Dampak Perang Ukraina, Inflasi RI Dapat Tembus 4%

Rusia dan Ukraina merupakan dua dari banyak negara yang telah menjadi mitra dagang Indonesia. Nilai ekspor Indonesia ke Ukraina dan Rusia masing-masing sebesar US$ 1,49 miliar dan US$ 416,99 juta selama tahun lalu. Total nilai ekspor keduanya mencapai US$ 1,91 miliar. Angka ini relatif kecil, jika dibanding total ekspor Indonesia ke seluruh mitra dagang di dunia.
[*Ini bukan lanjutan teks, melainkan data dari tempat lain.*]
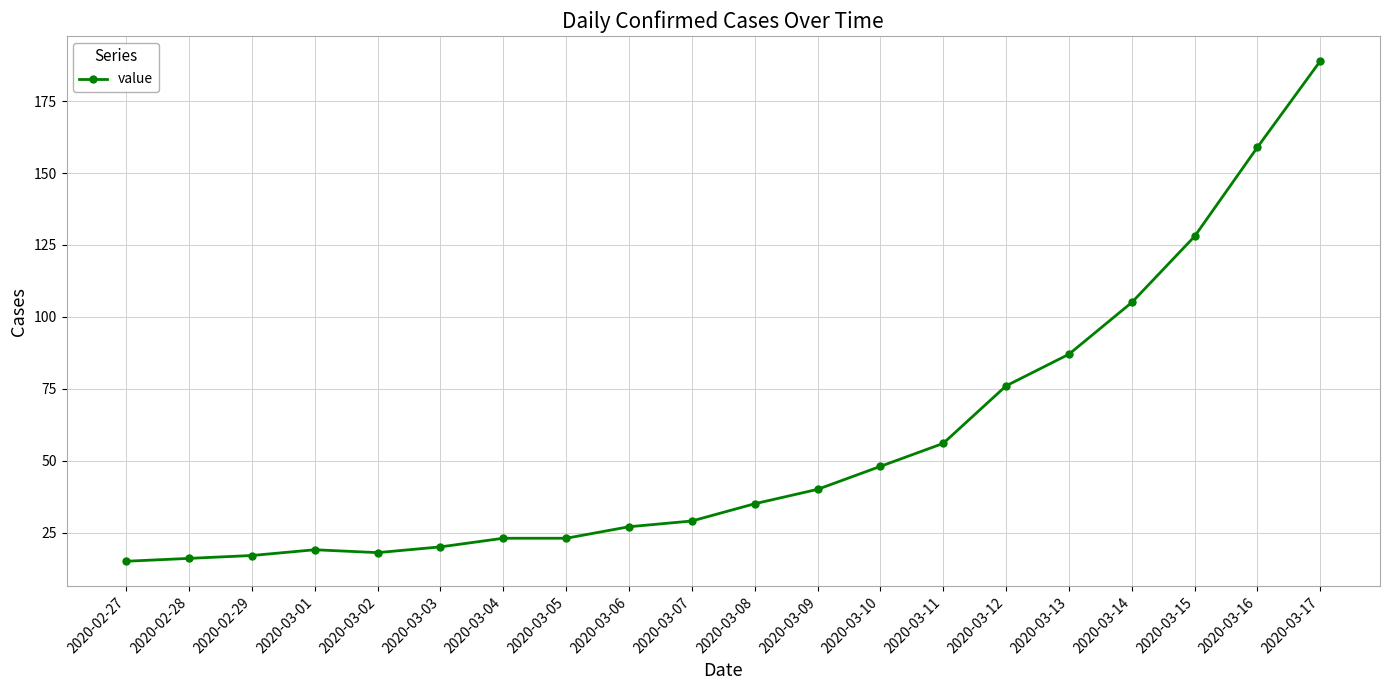

What is the maximum value shown in the chart?

189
Keberlangsungan perang di Ukraina secara tidak langsung memberikan dampak terhadap inflasi. Ditambah dengan adanya kenaikan tarif PPN dan cukai rokok, melalui analisa terlihat inflasi dapat melejit hingga 4%. Harga minyak dunia kini menembus US$ 425,65/ton di pasar ICE (Newcastle). Nikel pun melonjak hingga 250% dalam dua hari berturut-turut mencapai di atas US$ 100.000 per ton. Selain itu, sederet harga komoditas pangan juga mengalami kenaikan, khususnya gandum. Inflasi Indonesia diprediksi awal dengan rata-rata 2,4%. Tahun ini kemungkinan besar dapat melonjak hingga 4%. Lonjakan harga di taraf dunia tentu akan berpengaruh pula pada kondisi dalam negeri. Hal ini perlu menjadi perhatian pemerintah untuk melakukan kontrol dan pengawasan terkait perubahan harga di taraf dunia. 
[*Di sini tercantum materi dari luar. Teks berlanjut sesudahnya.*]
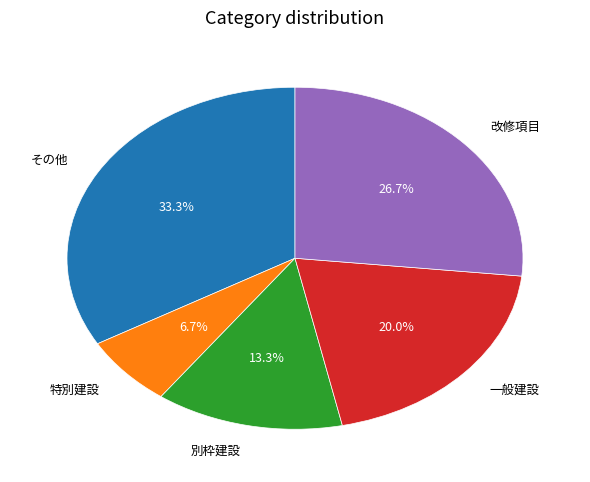

Which category has the biggest portion of the pie?

その他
Hal ini dipaparkan pula oleh Ekonom Bank UOB Indonesia Enrico Tanuwidjaja dalam program PROFIT CNBC Indonesia TV, ia mengatakan dilihat dari sumber inflasi, terdapat dampak PPN termasuk kenaikan cukai rokok 0,3-0,5%. Ditambah pula dengan dampak hari raya dan lebaran yang akan cukup signifikan. Inflasi di akhir 2021 tercatat sebesar 1,87%, sementara pada Februari 2022, inflasi mengalami kenaikan menjadi 2%. Artinya sederet faktor tersebut dapat membuat inflasi di tanah air meningkat dua kali lipat. Mengingat perubahan inflasi tersebut dapat menyentuh angka 4% di tahun 2022.

Pemerintah dan Bank Indonesia diharapkan mampu menjaga agar lonjakan inflasi dapat diredam. Tingginya inflasi akan membuat daya beli masyarakat akhirnya terkikis, apalagi jika masih tahap awal pemulihan, seperti saat ini. Riset tersebut telah menunjukkan, setiap 1% peningkatan pada laju inflasi dapat mengurangi pertumbuhan ekonomi sebesar 0,21%. Kenaikan inflasi ini berisiko untuk pemulihan demand. Bank Indonesia (BI) turut serta dalam memantau ketat perkembangan tersebut agar dapat diantisipasi, meskipun sejauh ini diyakini masih terkendali. Deputi Gubernur Bank Indonesia, Dody Budi Waluyo, mengatakan inflasi di domestik relatif masih terjaga, meskipun imported inflasi perlu untuk diwaspadai terutama dari harga komoditas.

Dampak langsung perang Rusia-Ukraina pada perdagangan maupun investasi memang relatif kurang signifikan. Namun, dampak tidak langsung dari kenaikan beberapa harga komoditas berpotensi menambah tekanan pada inflasi domestik. Inflasi domestik merupakan variabel utama dalam pengambilan kebijakan moneter. Faktor lain juga perlu untuk diperhatikan adalah dampak pergerakan harga komoditas terhadap perdagangan luar negeri, yang selama dua tahun ini menjadi penopang stabilitas nilai tukar Rupiah.

Adhi S. Lukman selaku Ketua Umum Gabungan Pengusaha Makanan dan Minuman (Gapmmi), mengatakan dampak kenaikan harga pangan yang berbahan gandum di Indonesia akan sangat dipengaruhi oleh berapa lama invasi Rusia di Ukraina akan berlangsung. Semakin cepat invasi berakhir, maka akan semakin kecil pula dampaknya pada kenaikan harga. Untuk saat ini, industri makanan berbahan gandum masih memiliki stok yang tersedia baik bahan baku ataupun barang jadi, sehingga belum terpengaruh, karena masih ada stok bahan baku untuk dua hingga tiga bulan ke depan.